The adversary Eve is trained to minimise loss when recovering C from the ciphertext and public prediction of D that are the outputs of Alice. Bob has the ciphertext, public prediction of D, and of course the key shared with Alice, it is Bob’s job to recover the true value of D as closely as possible. The loss function for Alice and Bob is based on how close to the true D the outputs of both Alice and Bob are, as well has how close to the true C Eve is able to get.

Update: in the diagram below the ‘Alice’ in red on the right-hand side should say ‘Eve’. Thanks to Ron for the catch.

… our goal is to understand whether a neural network can learn to hide information selectively, given only a high-level specification (“do not leak information about C, but let people with the right key learn as much as possible about D”).

Here are the results:

The red line is the privacy-preserving prediction of D (D-public), and the green line is Bob’s attempt to recover the true value of D. The public error becomes low, but not as low as Bob’s. The blue dots show Eve’s improvement in recovering C vs blind guessing. After sufficient training, Eve can gain no more information about C than she would have by simply knowing the distribution of values of C (though that of course is still some potentially meaningful information).

Neural networks are generally not meant to be great at cryptography… Nevertheless, as we demonstrate, neural networks can learn to protect the confidentiality of their data from other neural networks: they discover forms of encryption and decryption, without being taught specific algorithms for these purposes. Knowing how to encrypt is seldom enough for security and privacy. Interestingly, neural networks can also learn what to encrypt in order to achieve a desired secrecy property while maximizing utility.

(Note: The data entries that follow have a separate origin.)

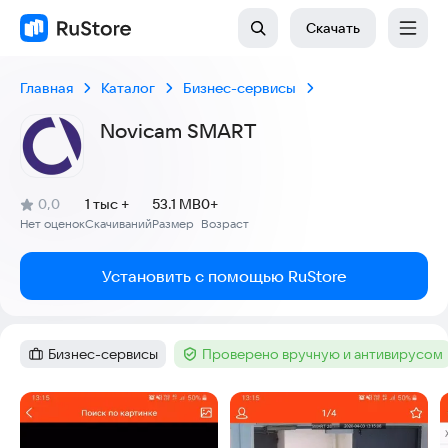
Скачать
Главная
Каталог
Бизнес-сервисы
Novicam SMART
(
)
0,0
1 тыс +
53.1 MB
0+
Рейтинг:
Нет оценок
Скачиваний
Размер
Возраст
:
:
:
Установить с помощью RuStore
Бизнес-сервисы
Проверено вручную и антивирусом
Категория
:
Тег
:
Скриншоты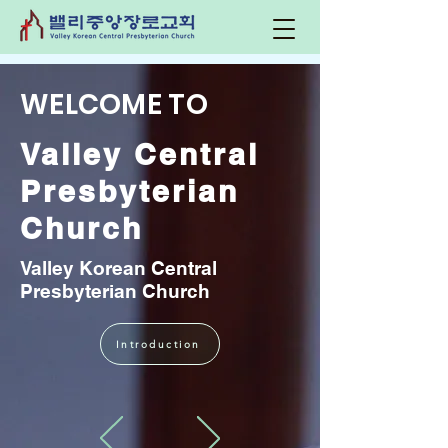
WELCOME TO
Valley Central
Presbyterian
Church
Valley Korean Central
Presbyterian Church
Introduction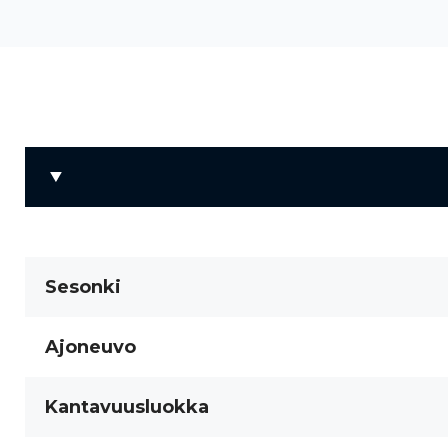
Sesonki
Ajoneuvo
Kantavuusluokka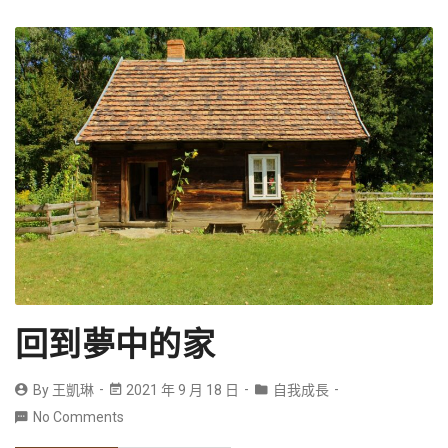
回到夢中的家
By
王凱琳
2021 年 9 月 18 日
自我成長
No Comments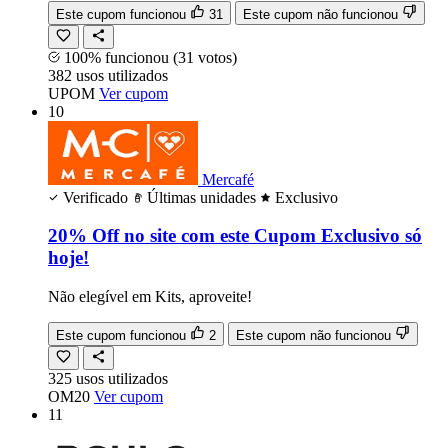
Este cupom funcionou
31
Este cupom não funcionou
100% funcionou
(31 votos)
382
usos
utilizados
UPOM
Ver cupom
10
Mercafé
Verificado
Últimas unidades
Exclusivo
20% Off no site com este Cupom Exclusivo só
hoje!
Não elegível em Kits, aproveite!
Este cupom funcionou
2
Este cupom não funcionou
325
usos
utilizados
OM20
Ver cupom
11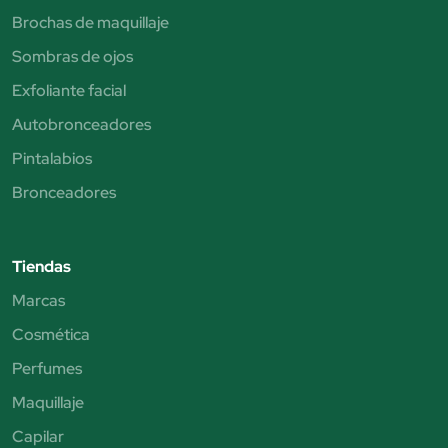
Brochas de maquillaje
Sombras de ojos
Exfoliante facial
Autobronceadores
Pintalabios
Bronceadores
Tiendas
Marcas
Cosmética
Perfumes
Maquillaje
Capilar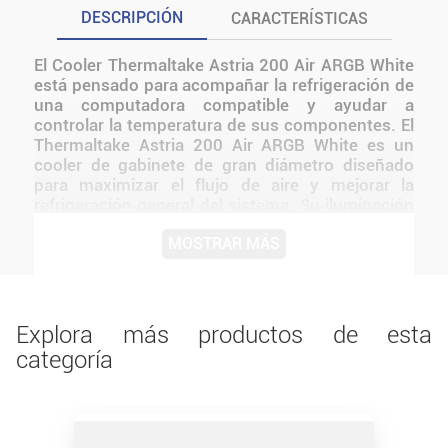
DESCRIPCIÓN
CARACTERÍSTICAS
El Cooler Thermaltake Astria 200 Air ARGB White
está pensado para acompañar la refrigeración de
una computadora compatible y ayudar a
controlar la temperatura de sus componentes. El
Thermaltake Astria 200 Air ARGB White es un
cooler de gabinete de gran diámetro diseñado
para maximizar el flujo de aire y mejorar la
refrigeración general del sistema. Su iluminación
ARGB direccionable y su acabado en color blanco
MOSTRAR MÁS
lo hacen ideal para setups modernos,
combinando rendimiento térmico y estética
premium con un funcionamiento silencioso.
Antes de instalarlo o utilizarlo, conviene verificar
medidas, conexiones, alimentación y
Explora más productos de esta
compatibilidad con el resto del equipo.
categoría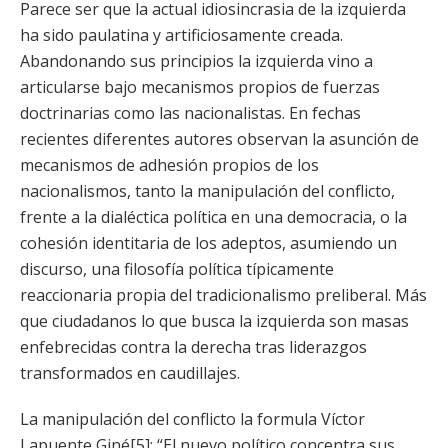
Parece ser que la actual idiosincrasia de la izquierda
ha sido paulatina y artificiosamente creada.
Abandonando sus principios la izquierda vino a
articularse bajo mecanismos propios de fuerzas
doctrinarias como las nacionalistas. En fechas
recientes diferentes autores observan la asunción de
mecanismos de adhesión propios de los
nacionalismos, tanto la manipulación del conflicto,
frente a la dialéctica política en una democracia, o la
cohesión identitaria de los adeptos, asumiendo un
discurso, una filosofía política típicamente
reaccionaria propia del tradicionalismo preliberal. Más
que ciudadanos lo que busca la izquierda son masas
enfebrecidas contra la derecha tras liderazgos
transformados en caudillajes.
La manipulación del conflicto la formula Víctor
Lapuente Giné[5]: “El nuevo político concentra sus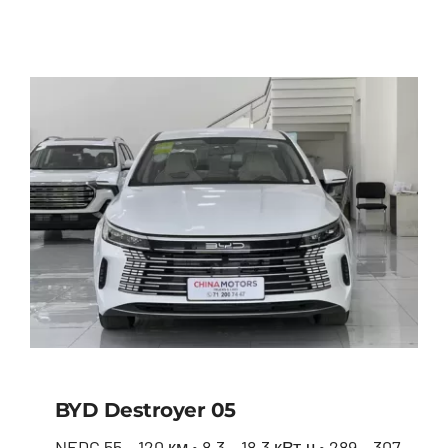
BYD Seal
BYD Destroyer 05
NEDC 55 – 120 км • 8.3 – 18.3 кВт.ч • 289 – 307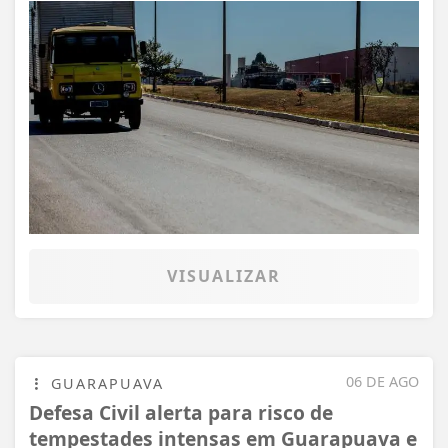
VISUALIZAR
06 DE AGO
GUARAPUAVA
Defesa Civil alerta para risco de
tempestades intensas em Guarapuava e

The kind of network setup shown here is a general pattern for learning goals of the form A \wedge \neg B in which we want to maximise performance in task A without permitting task B to be accomplished.

In researching this work, I also found a very nice write-up with an implementation in Theano, and another implementation in TensorFlow, which makes for quite a nice comparison of the two.

4 Comments leave one →
  1. February 10, 2017 5:32 pm

    One of your very best expositions, and sorely needed. This Abadi paper did not get the love it deserved. A good chunk of commentators (all I’ve seen but yours) got this neural crypto item of Google wrong and marveled that “Google is AI inventing crypto Google itself cannot understand” or focused on what bad crypto was produced – not the point of this demonstration .. )

    Instead it shows the power of GANs for unsupervised learning – it learned how to protect comms ie crypto “based only on secrecy specification represented by the training objectives”, as the paper states

    Thanks for the Theano implementation link – that was super useful.

  2. February 13, 2017 8:28 pm

    In the following: “as well has how close to the true C Alice is able to get.” should “Alice” actually be “Eve”, or do I need to re-read more closely to understand Alice’s part in this?

    • February 14, 2017 9:13 am

      Alice (and the red Alice in the diagram) should indeed be Eve. That’s a very important difference, thanks for catching it! I’ve updated the post. Regards, Adrian.

  3. February 20, 2017 9:55 am

    I wonder why there appears to be a non-trivial period when Eve is doing better than Bob. It doesn’t appear to be discussed in the paper, unless I missed it.